The 116th U.S. Congress, which convenes this week, is expected to have 131 women members — a record. Here’s a look at the four female members of Congress who have appeared on stamps.

1. Sen. Hattie Caraway. Caraway, a Democrat, was appointed to represent Arkansas in the Senate after the death of her husband, Sen. Thaddeus Caraway, in 1931. She was elected in her own right in 1932 to fill the remainder of her husband’s term. She was re-elected twice, serving until 1945. The 76-cent Caraway stamp, issued in 2001, was part of the Postal Service’s Distinguished Americans series.

2. Sen. Margaret Chase Smith. Smith was the first woman to serve in both houses of Congress, having served in the House from 1940-1949 and then as a senator from Maine from 1949-1973. When the Republican left the Senate, she held the record for longest-serving female senator, which held until 2011, when she was surpassed by Sen. Barbara Mikulski, a Maryland Democrat. The 58-cent Smith stamp, issued in 2007, also was part of the Distinguished Americans series.

3. Rep. Barbara Jordan. Jordan, a Democrat, represented Texas in the House from 1973-1979. She is perhaps most well-known for a speech she gave in 1974 in which she defended the U.S. Constitution during the House Judiciary Committee’s hearings on impeachment articles for President Richard Nixon. Issued in 2011, the Jordan Forever stamp was part of the Black Heritage series.

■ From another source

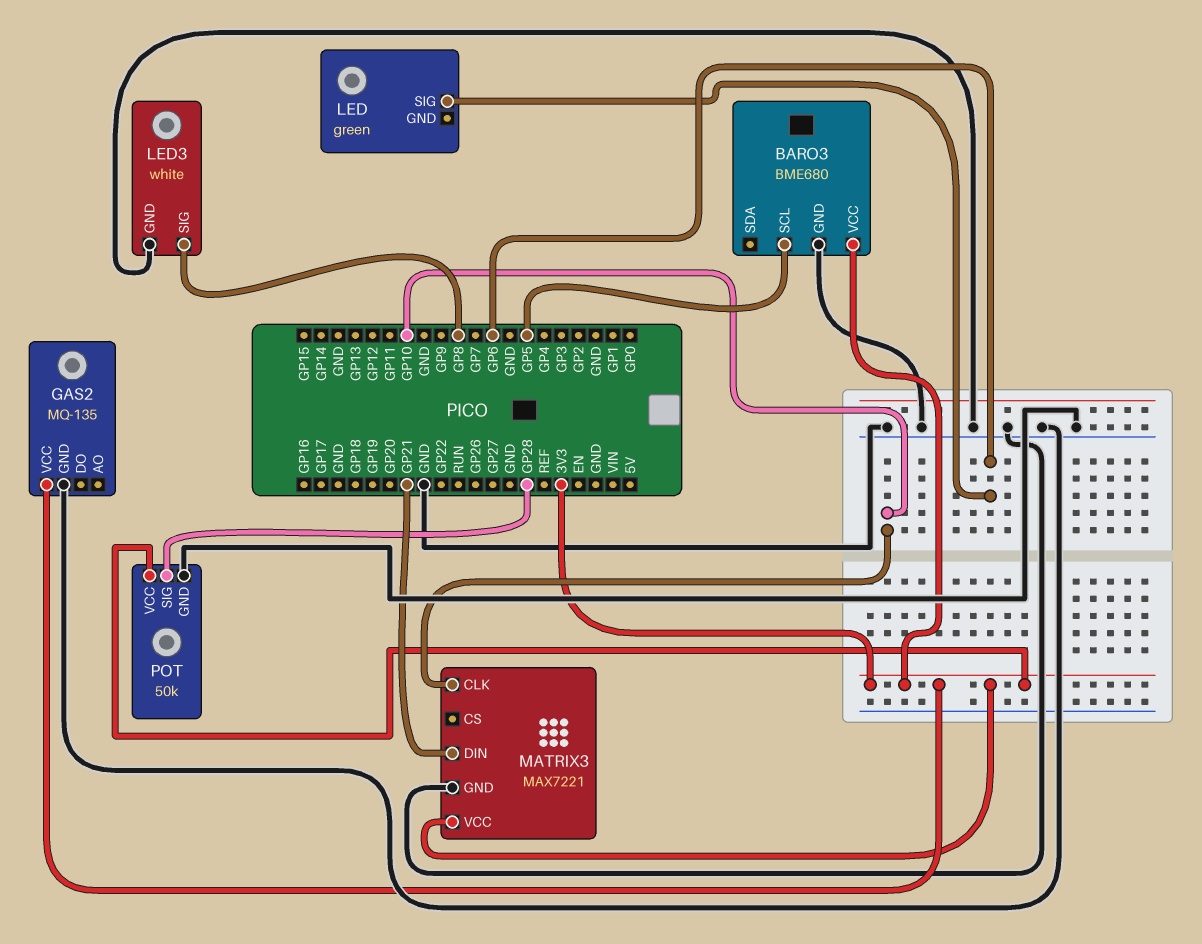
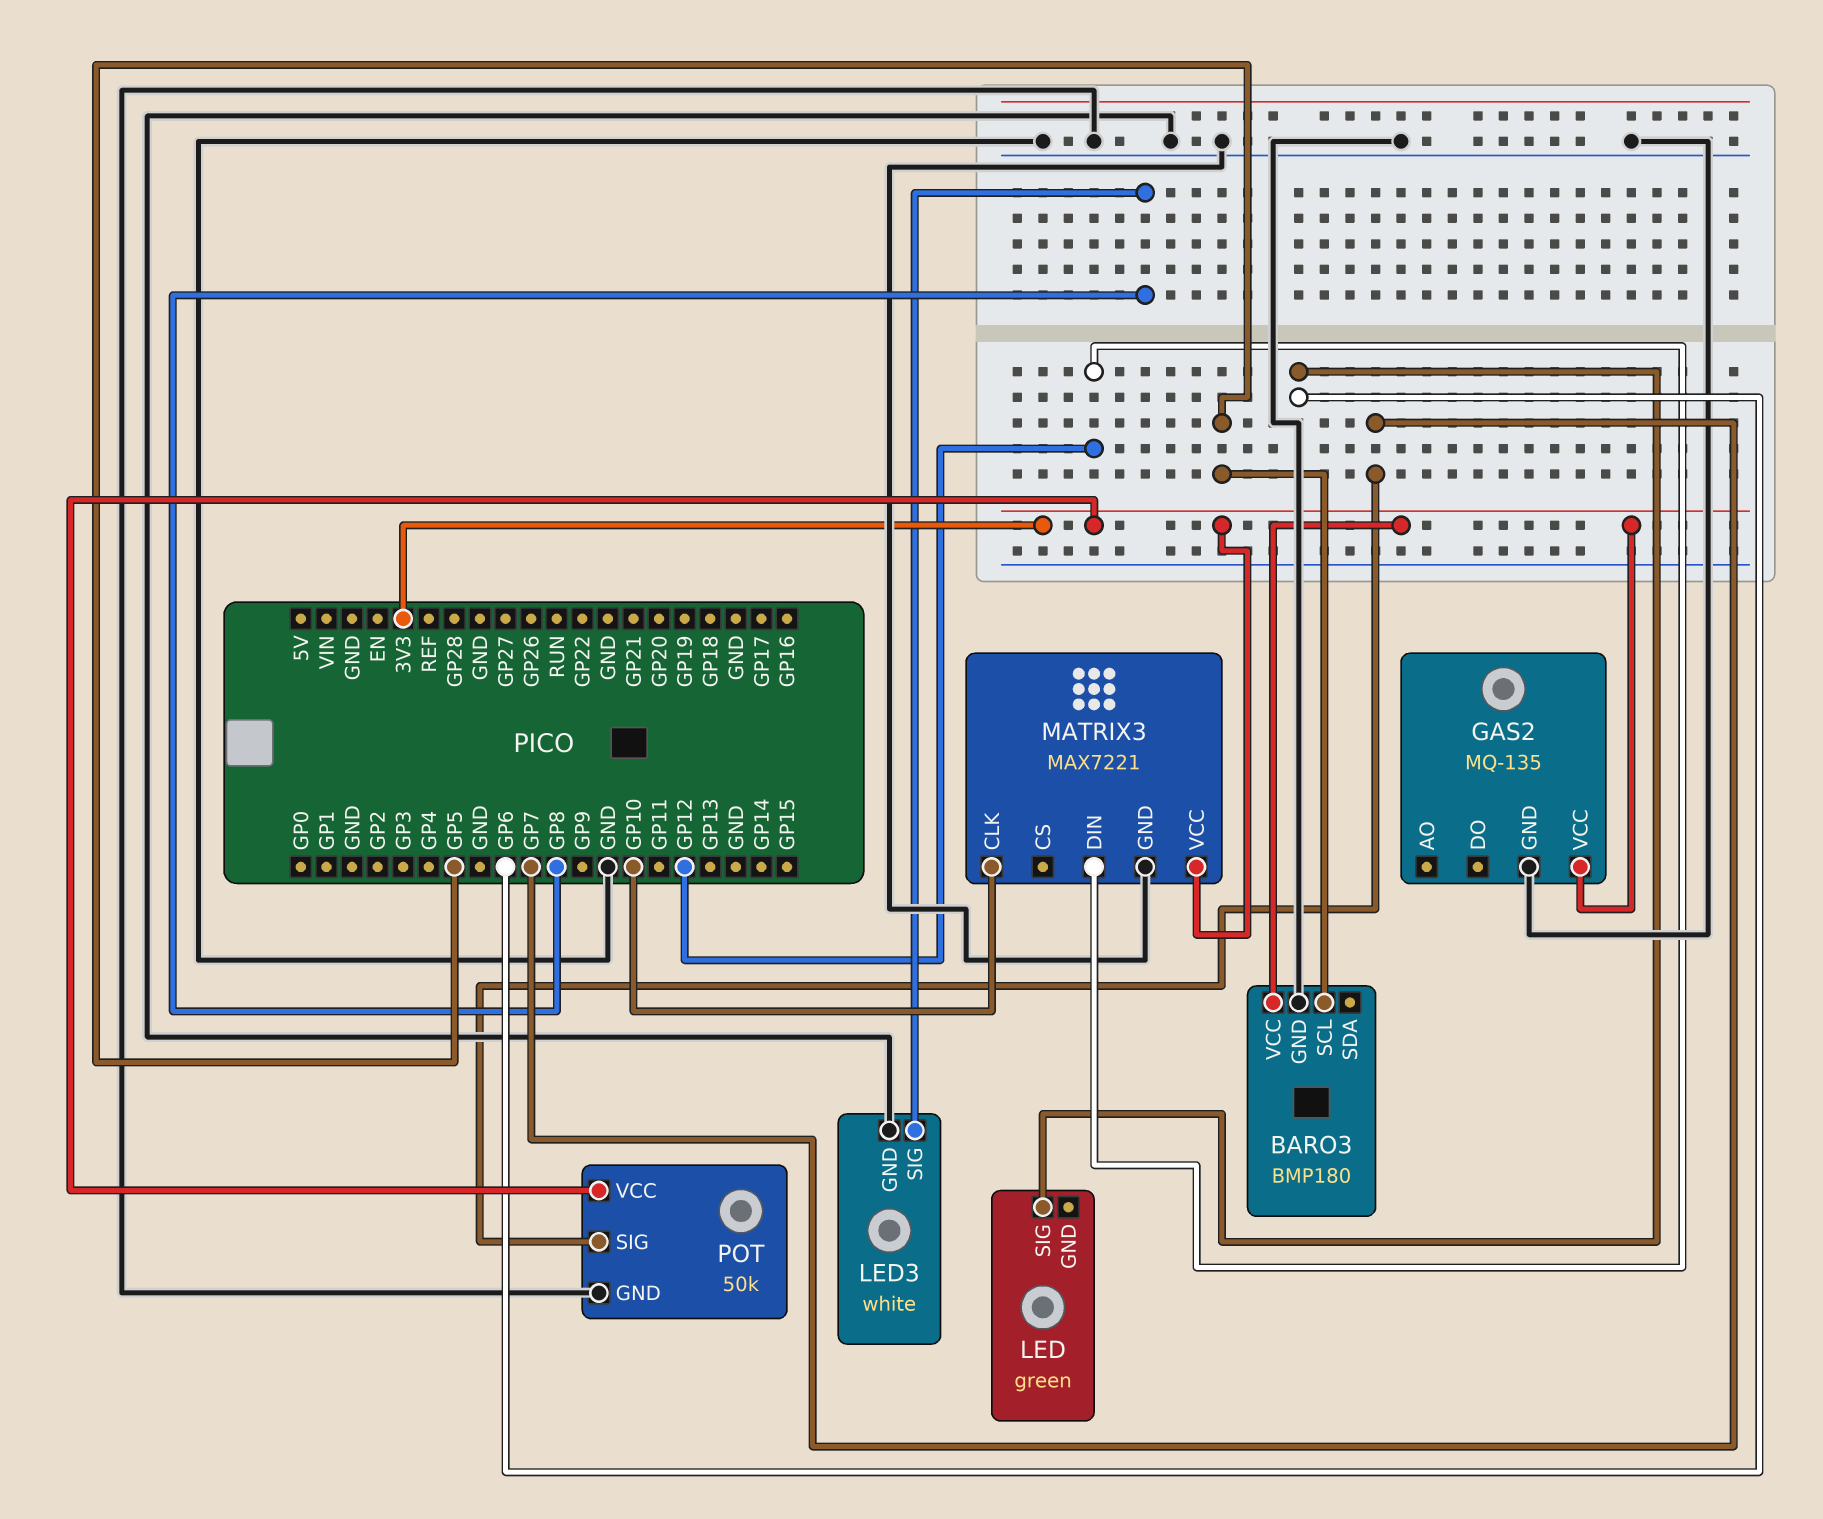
BARO3: BME680 -> BMP180
MATRIX3 pin DIN: GP21 -> GP12
POT pin SIG: GP28 -> GP7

4. Rep. Shirley Chisholm. Chisholm was the first black woman to win election to the House, which took place in 1968. Chisholm represented New York until she retired in 1983. She also sought the Democratic Party’s presidential nomination in 1972, the first black candidate to seek a major party nomination and the first woman to run for the Democratic nomination. Issued in 2014, the Chisholm Forever stamp was also part of the Black Heritage series.